1

我想处理一个文本文件(逐行)。一个(最初未知)数量的连续行属于同一个实体(即它们带有与行相同的标识符)。例如:

line1: stuff, stuff2, stuff3, ID1, stuff4, stuff5
line2: stuff, stuff2, stuff3, ID1, stuff4, stuff5    
line3: stuff, stuff2, stuff3, ID1, stuff4, stuff5
line4: stuff, stuff2, stuff3, ID2, stuff4, stuff5
line5: stuff, stuff2, stuff3, ID2, stuff4, stuff5
...

在这个虚拟行中,第 1-3 行属于实体 ID1,第 4-5 行属于 ID2。我想将这些行中的每一行作为字典读取,然后将它们嵌套到包含 IDX 的所有字典的字典中(例如,字典 ID1 分别具有 3 个嵌套字典的第 1-3 行)。

更具体地说,我想定义一个函数:

  1. 打开文件
  2. 将实体 ID1 的所有(但仅)行读取到单独的字典中
  3. 返回包含 ID1 行的嵌套字典的字典

我希望能够在稍后再次调用该函数,以读取以下标识符(ID2)和后来的 ID3 等所有行的下一个字典。我遇到的一个问题是我需要在每个line 我当前的线路是否仍然带有感兴趣的 ID 或已经是新的。如果它是新的,我当然可以停止并返回字典,但在下一轮(比如 ID2)中,ID2 的第一行已经被读取,因此我似乎丢失了那一行。

换句话说:一旦遇到具有新 ID 的行,我想以某种方式重置函数中的计数器,以便在下一次迭代中,具有新 ID 的第一行不会丢失。

这似乎是一项简单的任务,但我想不出一种优雅的方法。我目前在函数之间传递一些“内存”标志/变量,以跟踪新 ID 的第一行是否已在前一次迭代中读取。这是相当庞大且容易出错的。

感谢您阅读...任何想法/提示都将受到高度赞赏。如果有些地方不清楚,请询问。

这是我的“解决方案”。从某种意义上说,它似乎可以正确打印字典(尽管我确信有一种更优雅的方法可以做到这一点)。
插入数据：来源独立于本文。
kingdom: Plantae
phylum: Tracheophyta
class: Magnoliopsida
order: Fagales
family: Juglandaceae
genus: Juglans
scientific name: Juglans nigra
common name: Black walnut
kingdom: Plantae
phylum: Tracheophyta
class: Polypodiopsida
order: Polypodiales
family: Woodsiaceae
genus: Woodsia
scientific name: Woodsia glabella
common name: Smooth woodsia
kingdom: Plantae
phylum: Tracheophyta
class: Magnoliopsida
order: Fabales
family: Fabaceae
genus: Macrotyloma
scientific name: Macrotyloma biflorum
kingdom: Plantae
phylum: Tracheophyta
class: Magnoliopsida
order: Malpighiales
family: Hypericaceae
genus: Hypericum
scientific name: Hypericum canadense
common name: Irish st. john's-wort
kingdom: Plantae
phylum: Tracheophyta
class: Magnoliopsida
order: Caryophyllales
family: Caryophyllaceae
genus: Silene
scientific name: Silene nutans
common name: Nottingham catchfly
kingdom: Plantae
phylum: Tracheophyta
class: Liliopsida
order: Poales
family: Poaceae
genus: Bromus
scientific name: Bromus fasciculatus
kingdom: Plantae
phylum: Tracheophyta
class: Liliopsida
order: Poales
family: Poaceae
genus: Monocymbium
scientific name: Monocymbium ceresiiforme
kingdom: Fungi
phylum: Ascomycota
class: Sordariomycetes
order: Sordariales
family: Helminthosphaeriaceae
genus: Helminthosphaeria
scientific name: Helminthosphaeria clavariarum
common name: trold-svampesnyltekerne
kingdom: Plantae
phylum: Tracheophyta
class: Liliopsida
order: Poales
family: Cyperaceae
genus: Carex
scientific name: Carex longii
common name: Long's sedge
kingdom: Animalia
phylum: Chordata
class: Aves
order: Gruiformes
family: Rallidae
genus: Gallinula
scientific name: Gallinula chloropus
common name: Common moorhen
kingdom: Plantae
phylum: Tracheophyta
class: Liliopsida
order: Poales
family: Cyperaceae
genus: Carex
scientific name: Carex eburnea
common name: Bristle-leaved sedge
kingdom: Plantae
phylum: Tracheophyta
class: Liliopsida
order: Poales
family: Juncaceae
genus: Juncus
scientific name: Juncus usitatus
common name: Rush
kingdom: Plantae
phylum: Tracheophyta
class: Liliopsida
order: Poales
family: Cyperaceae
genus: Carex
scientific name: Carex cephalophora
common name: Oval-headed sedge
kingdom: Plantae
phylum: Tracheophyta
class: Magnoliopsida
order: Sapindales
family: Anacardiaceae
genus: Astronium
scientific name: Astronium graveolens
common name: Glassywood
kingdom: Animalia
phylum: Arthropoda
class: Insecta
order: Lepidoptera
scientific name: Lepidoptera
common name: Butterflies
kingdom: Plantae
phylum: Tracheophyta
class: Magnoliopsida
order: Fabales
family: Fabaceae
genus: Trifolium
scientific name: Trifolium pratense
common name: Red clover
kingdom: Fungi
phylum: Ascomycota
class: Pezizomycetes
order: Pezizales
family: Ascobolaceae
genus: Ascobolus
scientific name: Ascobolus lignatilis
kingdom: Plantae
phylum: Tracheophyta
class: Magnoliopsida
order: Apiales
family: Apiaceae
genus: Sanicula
我还忘了提到文本文件非常大,因此我想按 ID 处理它,而不是将整个文件读入内存。

with open(infile, "r") as f:
    newIDLine = None
    for line in f:
        if not line:
            break
        # the following function returns the ID
        ID = get_ID_from_line(line)
        counter = 1
        ID_Dic = dict()
        # if first line is completely new (i.e. first line in infile)
        if newIDLine is None:
            currID = ID
            # the following function returns the line as a dic
            ID_Dic[counter] = process_line(line)
        # if first line of new ID was already read in
        # the previous "while" iteration (see below).
        if newIDLine is not None:
            # if the current "line" is of the same ID then the
            # previous one: put previous and current line in
            # the same dic and start the while loop.
            if ID == oldID:
                ID_Dic[counter] = process_line(newIDLine)
                counter += 1
                ID_Dic[counter] = process_line(line)
                currID = ID
        # iterate over the following lines until file end or
        # new ID starts. In the latter case: keep the info in
        # objects newIDline and oldID
        while True:
            newLine = next(f)
            if not newLine:
                break
            ID = get_ID_from_line(newLine)
            if ID == currID:
                counter += 1
                ID_Dic[counter] = process_line(newLine)
            # new ID; save line for the upcomming ID dic
            if not ID == currID:
                newIDLine = newLine
                oldID = ID
                break
    # at this point it would be great to return the Dictionary of
    # the current ID to the calling function but at return to this
    # function continue where I left off.
    print ID_Dic
4

2 回答 2

1

您可以使用字典来跟踪所有IDX列,只需将每一行的IDX列添加到字典中的适当列表中,例如:

from collections import defaultdict
import csv

all_lines_dict = defaultdict(list)

with open('your_file') as f:
  csv_reader = csv.reader(f)            
  for line_list in csv_reader:
    all_lines_dict[line_list[3]].append(line_list)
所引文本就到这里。